• EXERCISE PROMPT:
Copy out only the span from the line with "Network Affiliations" to the end of the data, both ends kept, word for word.
.....
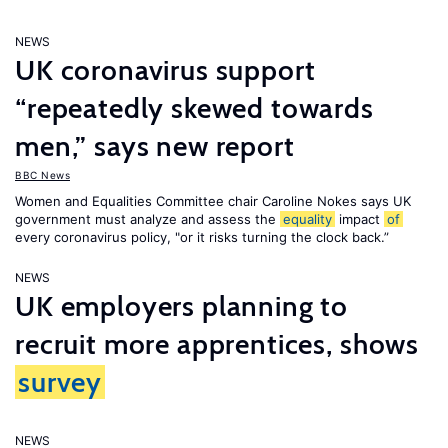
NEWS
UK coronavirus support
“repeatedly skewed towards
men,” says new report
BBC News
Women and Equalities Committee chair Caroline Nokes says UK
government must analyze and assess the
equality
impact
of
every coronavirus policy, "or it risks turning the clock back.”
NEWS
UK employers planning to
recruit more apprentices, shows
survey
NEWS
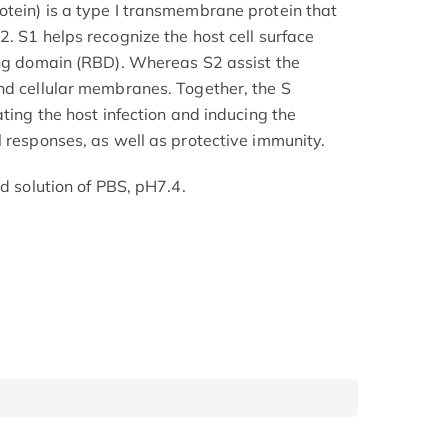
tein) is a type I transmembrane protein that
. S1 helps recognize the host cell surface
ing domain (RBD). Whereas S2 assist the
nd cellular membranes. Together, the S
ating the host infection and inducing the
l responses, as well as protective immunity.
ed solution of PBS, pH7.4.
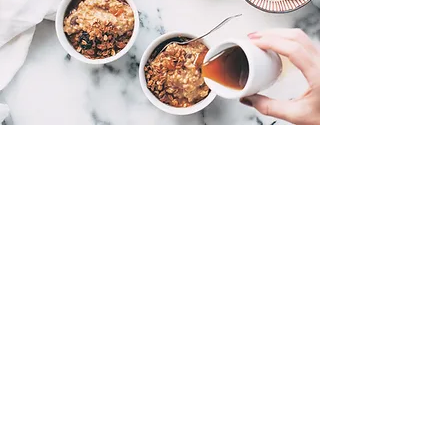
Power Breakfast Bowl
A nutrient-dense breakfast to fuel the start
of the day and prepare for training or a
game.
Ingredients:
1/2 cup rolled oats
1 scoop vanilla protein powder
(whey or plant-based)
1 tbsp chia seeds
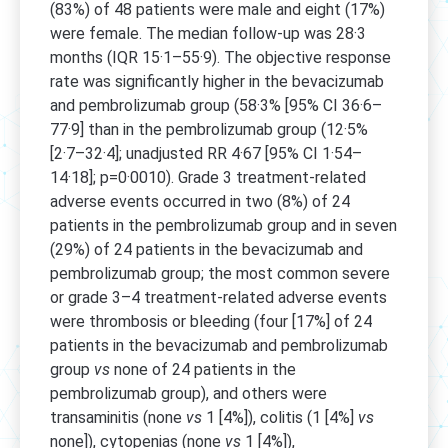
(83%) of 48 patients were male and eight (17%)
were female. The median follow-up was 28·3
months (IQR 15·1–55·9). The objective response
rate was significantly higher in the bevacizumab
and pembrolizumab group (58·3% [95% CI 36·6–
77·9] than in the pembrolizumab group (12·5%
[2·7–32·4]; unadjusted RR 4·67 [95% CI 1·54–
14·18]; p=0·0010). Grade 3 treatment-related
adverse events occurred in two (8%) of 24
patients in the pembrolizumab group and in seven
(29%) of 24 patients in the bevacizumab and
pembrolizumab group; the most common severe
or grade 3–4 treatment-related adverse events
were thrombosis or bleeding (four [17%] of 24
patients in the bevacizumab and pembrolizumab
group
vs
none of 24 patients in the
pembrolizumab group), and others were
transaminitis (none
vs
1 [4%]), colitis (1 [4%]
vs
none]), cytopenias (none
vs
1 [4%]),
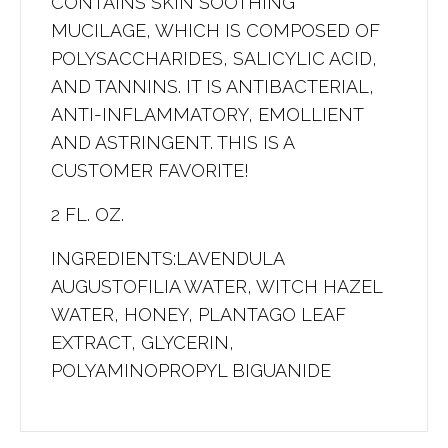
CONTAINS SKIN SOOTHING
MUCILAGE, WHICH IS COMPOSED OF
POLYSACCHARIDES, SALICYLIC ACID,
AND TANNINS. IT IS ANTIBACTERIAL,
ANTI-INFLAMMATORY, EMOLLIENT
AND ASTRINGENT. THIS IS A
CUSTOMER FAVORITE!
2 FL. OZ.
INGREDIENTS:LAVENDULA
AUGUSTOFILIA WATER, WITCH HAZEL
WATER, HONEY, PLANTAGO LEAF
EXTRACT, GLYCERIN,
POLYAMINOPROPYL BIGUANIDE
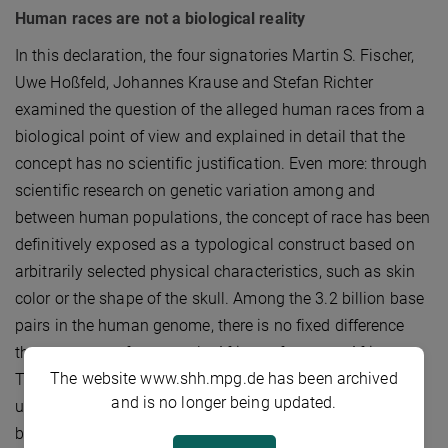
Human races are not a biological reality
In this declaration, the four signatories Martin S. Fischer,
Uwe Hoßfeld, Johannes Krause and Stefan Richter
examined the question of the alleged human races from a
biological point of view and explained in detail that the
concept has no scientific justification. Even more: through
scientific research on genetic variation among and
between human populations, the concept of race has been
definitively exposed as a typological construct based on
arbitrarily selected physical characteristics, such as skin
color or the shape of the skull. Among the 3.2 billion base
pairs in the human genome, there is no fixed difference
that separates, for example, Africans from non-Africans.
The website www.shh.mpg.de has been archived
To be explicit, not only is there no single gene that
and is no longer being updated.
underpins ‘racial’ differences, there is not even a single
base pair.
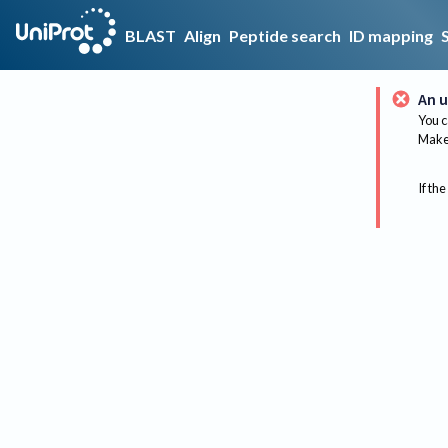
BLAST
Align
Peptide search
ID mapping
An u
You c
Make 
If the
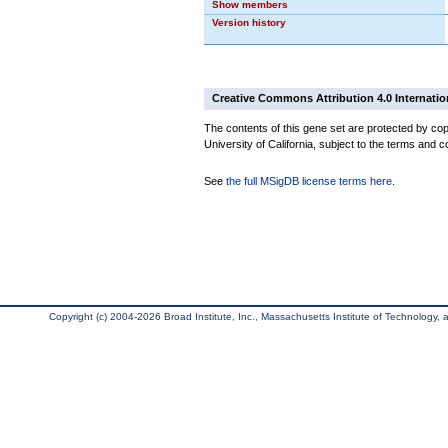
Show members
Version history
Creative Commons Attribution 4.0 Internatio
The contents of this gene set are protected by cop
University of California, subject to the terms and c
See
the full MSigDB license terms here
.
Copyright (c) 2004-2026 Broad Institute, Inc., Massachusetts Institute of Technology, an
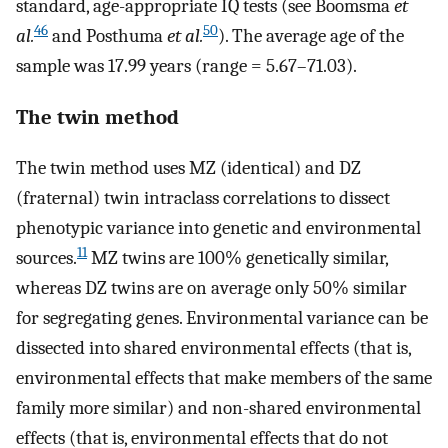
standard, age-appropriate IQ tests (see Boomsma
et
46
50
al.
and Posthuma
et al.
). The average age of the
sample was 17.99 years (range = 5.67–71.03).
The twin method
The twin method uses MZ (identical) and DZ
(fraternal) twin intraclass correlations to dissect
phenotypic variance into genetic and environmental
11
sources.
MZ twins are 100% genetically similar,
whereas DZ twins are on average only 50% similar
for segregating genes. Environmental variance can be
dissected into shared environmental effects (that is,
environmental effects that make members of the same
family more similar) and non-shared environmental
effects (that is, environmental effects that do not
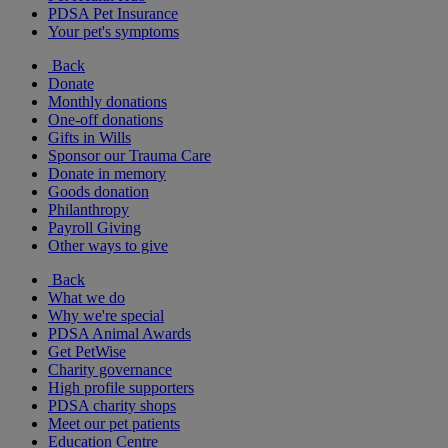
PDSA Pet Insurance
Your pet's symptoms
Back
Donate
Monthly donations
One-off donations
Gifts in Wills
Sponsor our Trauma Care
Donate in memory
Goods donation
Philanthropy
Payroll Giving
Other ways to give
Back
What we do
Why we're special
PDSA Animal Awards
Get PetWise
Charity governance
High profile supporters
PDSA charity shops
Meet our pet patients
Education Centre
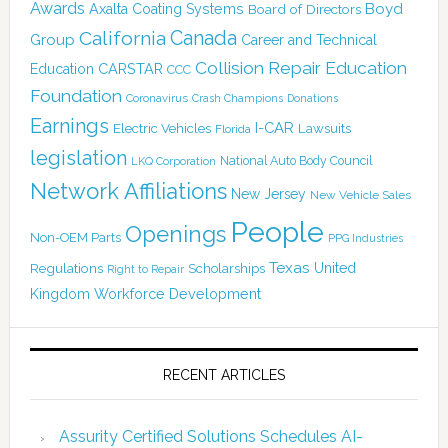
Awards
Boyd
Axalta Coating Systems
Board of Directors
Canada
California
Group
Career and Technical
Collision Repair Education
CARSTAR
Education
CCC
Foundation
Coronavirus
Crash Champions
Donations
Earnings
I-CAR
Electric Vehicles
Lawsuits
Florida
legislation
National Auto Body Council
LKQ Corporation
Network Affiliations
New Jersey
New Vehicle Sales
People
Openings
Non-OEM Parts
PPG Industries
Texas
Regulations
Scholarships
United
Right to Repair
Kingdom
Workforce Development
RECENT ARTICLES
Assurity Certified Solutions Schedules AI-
.....
• TASK OUTPUT:
Network Affiliations
New Jersey
New Vehicle Sales
People
Openings
Non-OEM Parts
PPG Industries
Texas
Regulations
Scholarships
United
Right to Repair
Kingdom
Workforce Development
RECENT ARTICLES
Assurity Certified Solutions Schedules AI-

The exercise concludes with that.